[WRITTEN TASK]
Filter these entries, keeping only lines that hold the word "SYAWALA".

[Structured diff data]
────────────────

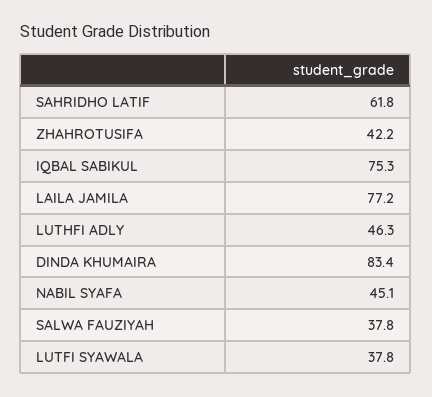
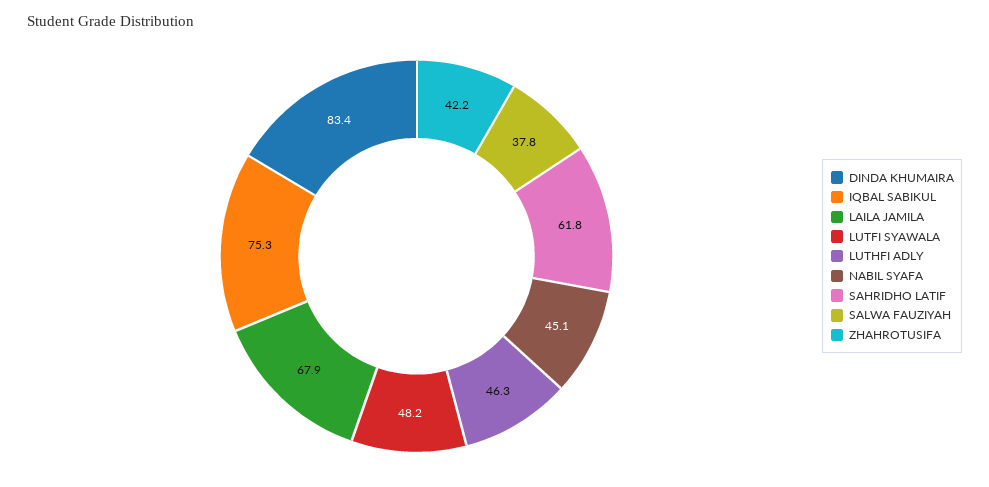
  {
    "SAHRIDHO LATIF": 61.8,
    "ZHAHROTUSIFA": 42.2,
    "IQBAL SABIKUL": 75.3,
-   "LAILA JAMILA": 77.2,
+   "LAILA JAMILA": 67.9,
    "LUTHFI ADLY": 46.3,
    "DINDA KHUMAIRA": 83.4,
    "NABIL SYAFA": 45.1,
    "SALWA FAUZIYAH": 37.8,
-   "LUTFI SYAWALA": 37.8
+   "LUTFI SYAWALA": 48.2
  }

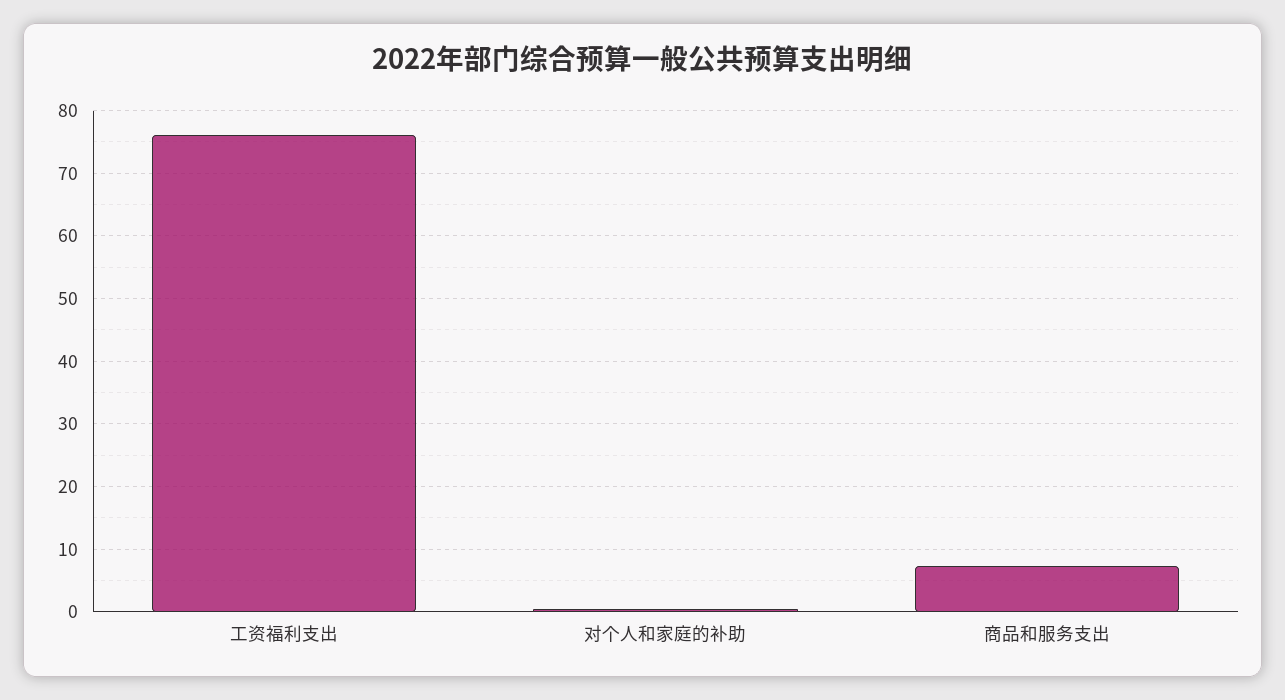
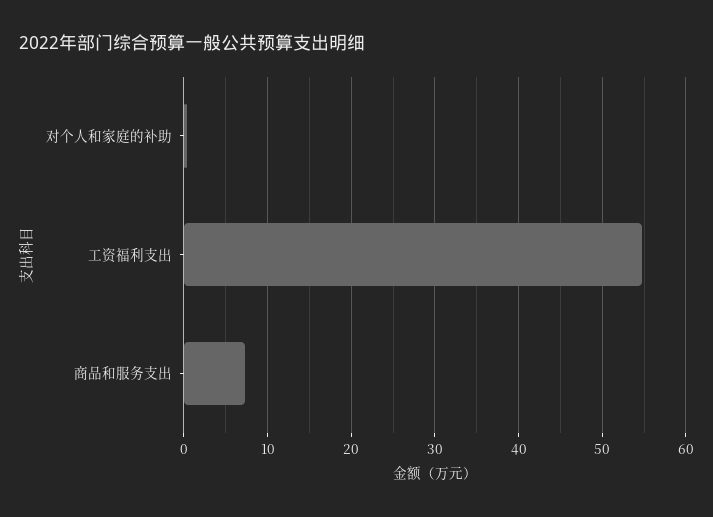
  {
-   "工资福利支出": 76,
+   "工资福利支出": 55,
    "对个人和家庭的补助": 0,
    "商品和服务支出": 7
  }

────────────────

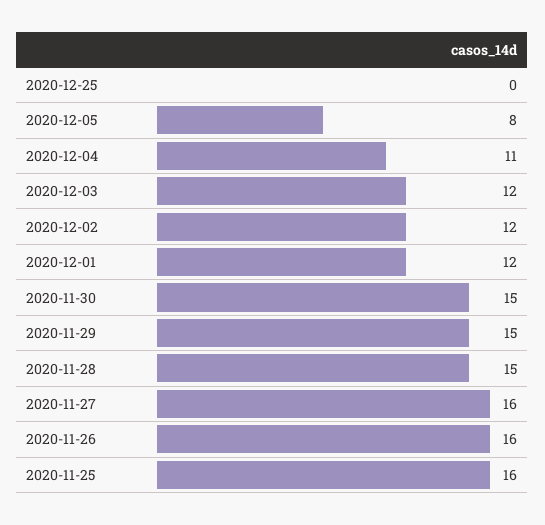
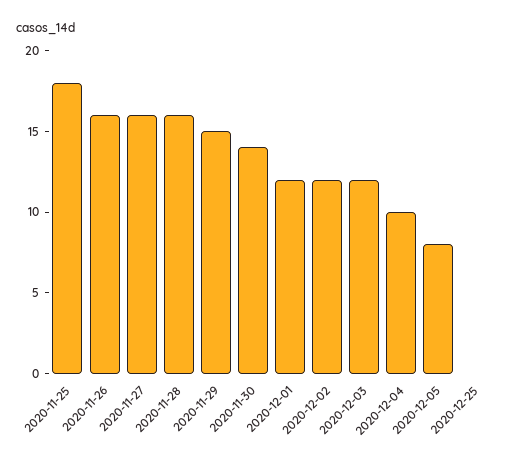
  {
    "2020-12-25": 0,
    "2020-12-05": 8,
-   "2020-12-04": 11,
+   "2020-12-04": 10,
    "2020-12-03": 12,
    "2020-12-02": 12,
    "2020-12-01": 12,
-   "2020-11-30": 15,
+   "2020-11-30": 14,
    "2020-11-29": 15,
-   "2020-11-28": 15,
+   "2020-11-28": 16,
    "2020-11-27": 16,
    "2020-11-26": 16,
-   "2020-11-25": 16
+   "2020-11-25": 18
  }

────────────────

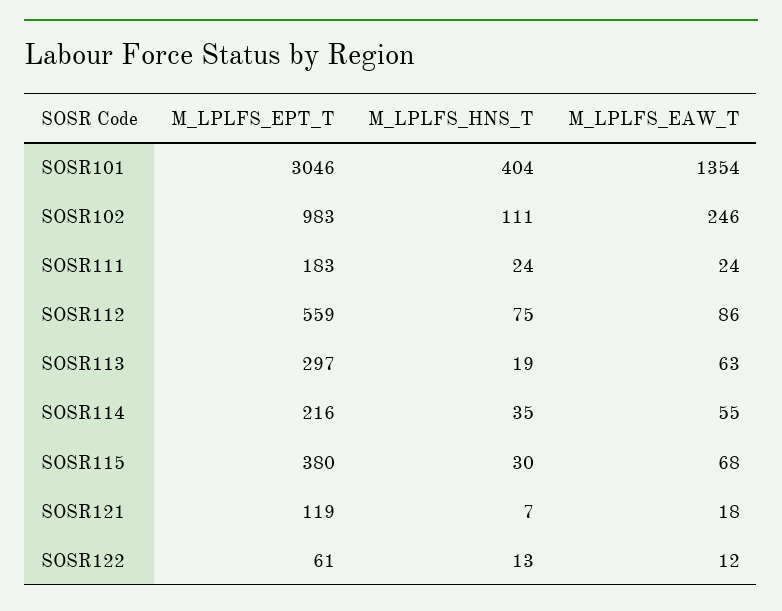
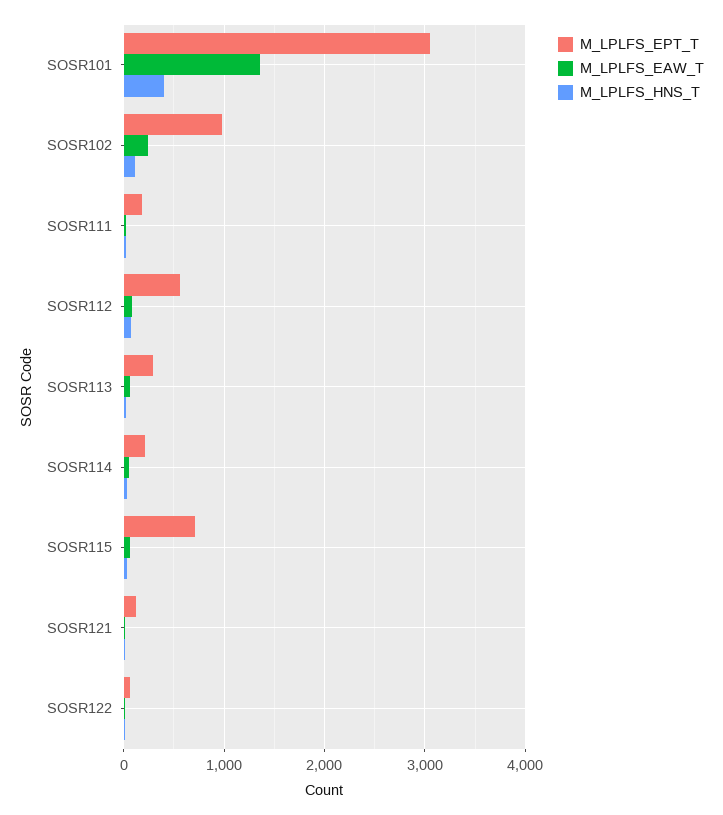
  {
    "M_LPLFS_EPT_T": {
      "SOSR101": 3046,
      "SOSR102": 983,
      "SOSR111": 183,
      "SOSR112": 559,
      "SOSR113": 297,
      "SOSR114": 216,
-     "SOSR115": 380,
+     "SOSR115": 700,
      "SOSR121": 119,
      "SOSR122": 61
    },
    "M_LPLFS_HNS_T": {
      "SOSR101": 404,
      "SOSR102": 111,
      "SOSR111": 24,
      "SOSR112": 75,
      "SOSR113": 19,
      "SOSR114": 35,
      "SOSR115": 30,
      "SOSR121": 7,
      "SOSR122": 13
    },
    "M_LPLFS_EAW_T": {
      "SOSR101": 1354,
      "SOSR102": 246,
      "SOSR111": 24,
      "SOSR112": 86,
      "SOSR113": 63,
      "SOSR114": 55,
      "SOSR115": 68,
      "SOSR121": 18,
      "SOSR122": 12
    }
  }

────────────────

[REPLY TO THE EXERCISE]
-   "LUTFI SYAWALA": 37.8
+   "LUTFI SYAWALA": 48.2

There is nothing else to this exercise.